▶ _Exercise_:
Write only the number of lines in the entries that hold the string "area".

[Recorded data]
================

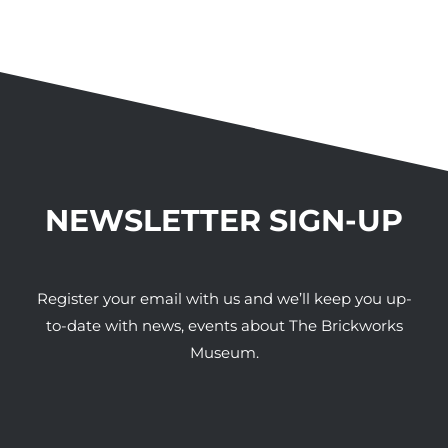
NEWSLETTER SIGN-UP
Register your email with us and we’ll keep you up-
to-date with news, events about The Brickworks
Museum.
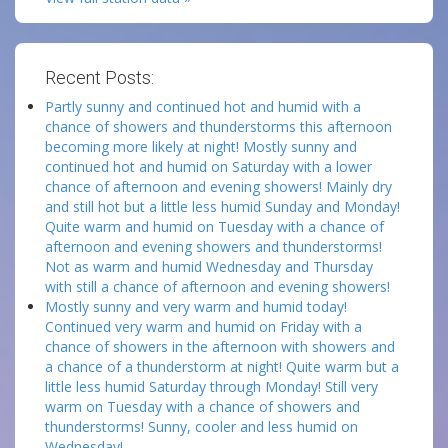
Recent Posts:
Partly sunny and continued hot and humid with a
chance of showers and thunderstorms this afternoon
becoming more likely at night! Mostly sunny and
continued hot and humid on Saturday with a lower
chance of afternoon and evening showers! Mainly dry
and still hot but a little less humid Sunday and Monday!
Quite warm and humid on Tuesday with a chance of
afternoon and evening showers and thunderstorms!
Not as warm and humid Wednesday and Thursday
with still a chance of afternoon and evening showers!
Mostly sunny and very warm and humid today!
Continued very warm and humid on Friday with a
chance of showers in the afternoon with showers and
a chance of a thunderstorm at night! Quite warm but a
little less humid Saturday through Monday! Still very
warm on Tuesday with a chance of showers and
thunderstorms! Sunny, cooler and less humid on
Wednesday!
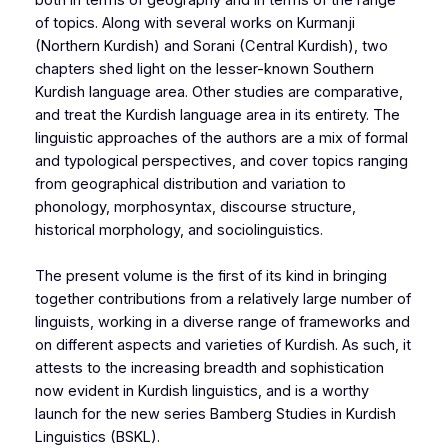
of topics. Along with several works on Kurmanji
(Northern Kurdish) and Sorani (Central Kurdish), two
chapters shed light on the lesser-known Southern
Kurdish language area. Other studies are comparative,
and treat the Kurdish language area in its entirety. The
linguistic approaches of the authors are a mix of formal
and typological perspectives, and cover topics ranging
from geographical distribution and variation to
phonology, morphosyntax, discourse structure,
historical morphology, and sociolinguistics.
The present volume is the first of its kind in bringing
together contributions from a relatively large number of
linguists, working in a diverse range of frameworks and
on different aspects and varieties of Kurdish. As such, it
attests to the increasing breadth and sophistication
now evident in Kurdish linguistics, and is a worthy
launch for the new series Bamberg Studies in Kurdish
Linguistics (BSKL).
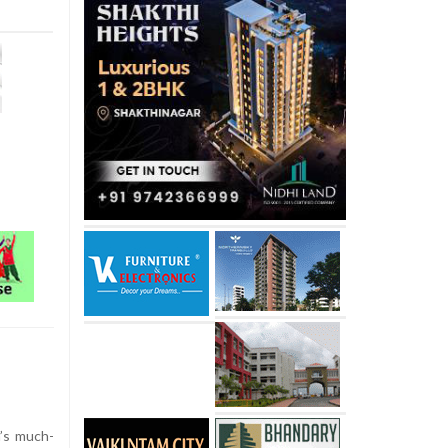
’s much-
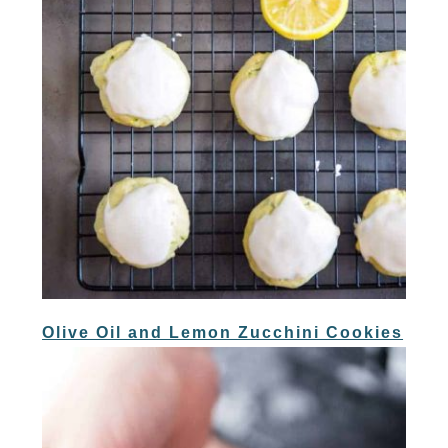
Olive Oil and Lemon Zucchini Cookies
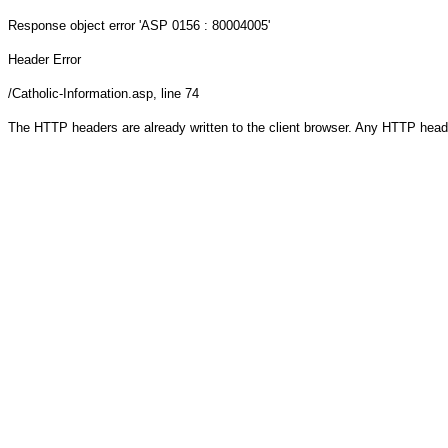
Response object
error 'ASP 0156 : 80004005'
Header Error
/Catholic-Information.asp
, line 74
The HTTP headers are already written to the client browser. Any HTTP head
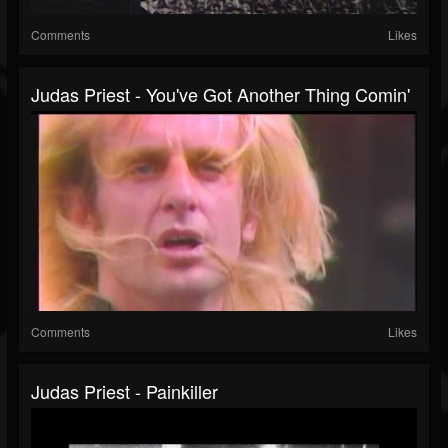
Comments
Likes
Judas Priest - You've Got Another Thing Comin'
Comments
Likes
Judas Priest - Painkiller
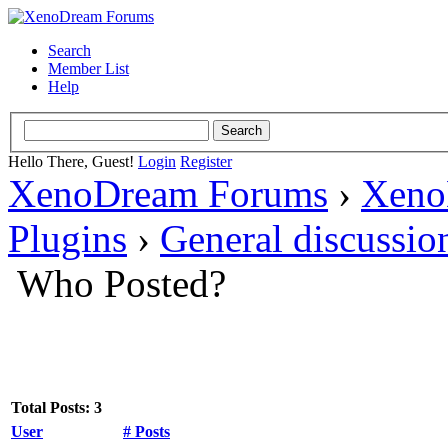
Search
Member List
Help
Hello There, Guest!
Login
Register
XenoDream Forums
›
Xeno
Plugins
›
General discussio
Who Posted?
Total Posts: 3
User
# Posts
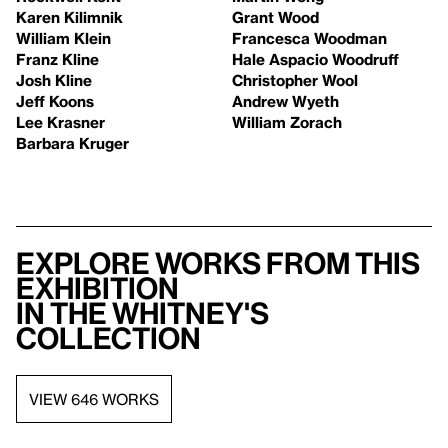
Karen Kilimnik
Grant Wood
William Klein
Francesca Woodman
Franz Kline
Hale Aspacio Woodruff
Josh Kline
Christopher Wool
Jeff Koons
Andrew Wyeth
Lee Krasner
William Zorach
Barbara Kruger
Explore works from this
exhibition
in the Whitney's
collection
VIEW 646 WORKS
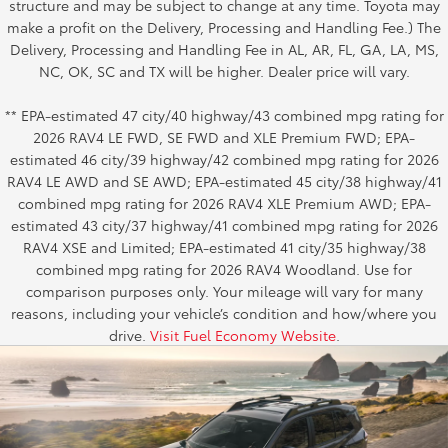
structure and may be subject to change at any time. Toyota may
make a profit on the Delivery, Processing and Handling Fee.) The
Delivery, Processing and Handling Fee in AL, AR, FL, GA, LA, MS,
NC, OK, SC and TX will be higher. Dealer price will vary.
** EPA-estimated 47 city/40 highway/43 combined mpg rating for
2026 RAV4 LE FWD, SE FWD and XLE Premium FWD; EPA-
estimated 46 city/39 highway/42 combined mpg rating for 2026
RAV4 LE AWD and SE AWD; EPA-estimated 45 city/38 highway/41
combined mpg rating for 2026 RAV4 XLE Premium AWD; EPA-
estimated 43 city/37 highway/41 combined mpg rating for 2026
RAV4 XSE and Limited; EPA-estimated 41 city/35 highway/38
combined mpg rating for 2026 RAV4 Woodland. Use for
comparison purposes only. Your mileage will vary for many
reasons, including your vehicle’s condition and how/where you
drive.
Visit Fuel Economy Website
.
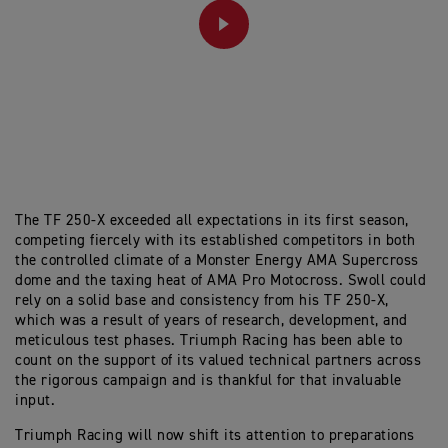
PLAY
The TF 250-X exceeded all expectations in its first season,
competing fiercely with its established competitors in both
the controlled climate of a Monster Energy AMA Supercross
dome and the taxing heat of AMA Pro Motocross. Swoll could
rely on a solid base and consistency from his TF 250-X,
which was a result of years of research, development, and
meticulous test phases. Triumph Racing has been able to
count on the support of its valued technical partners across
the rigorous campaign and is thankful for that invaluable
input.
Triumph Racing will now shift its attention to preparations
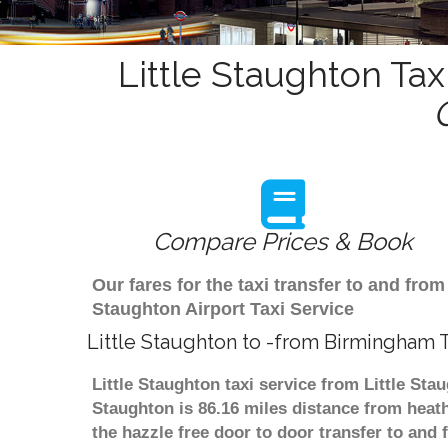
Little Staughton Tax
Compare Prices & Book
Our fares for the taxi transfer to and fr
Staughton Airport Taxi Service
Little Staughton to -from Birmingham T
Little Staughton taxi service from Little Sta
Staughton is 86.16 miles distance from heath
the hazzle free door to door transfer to and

================

▶ _Solution for this task_:
2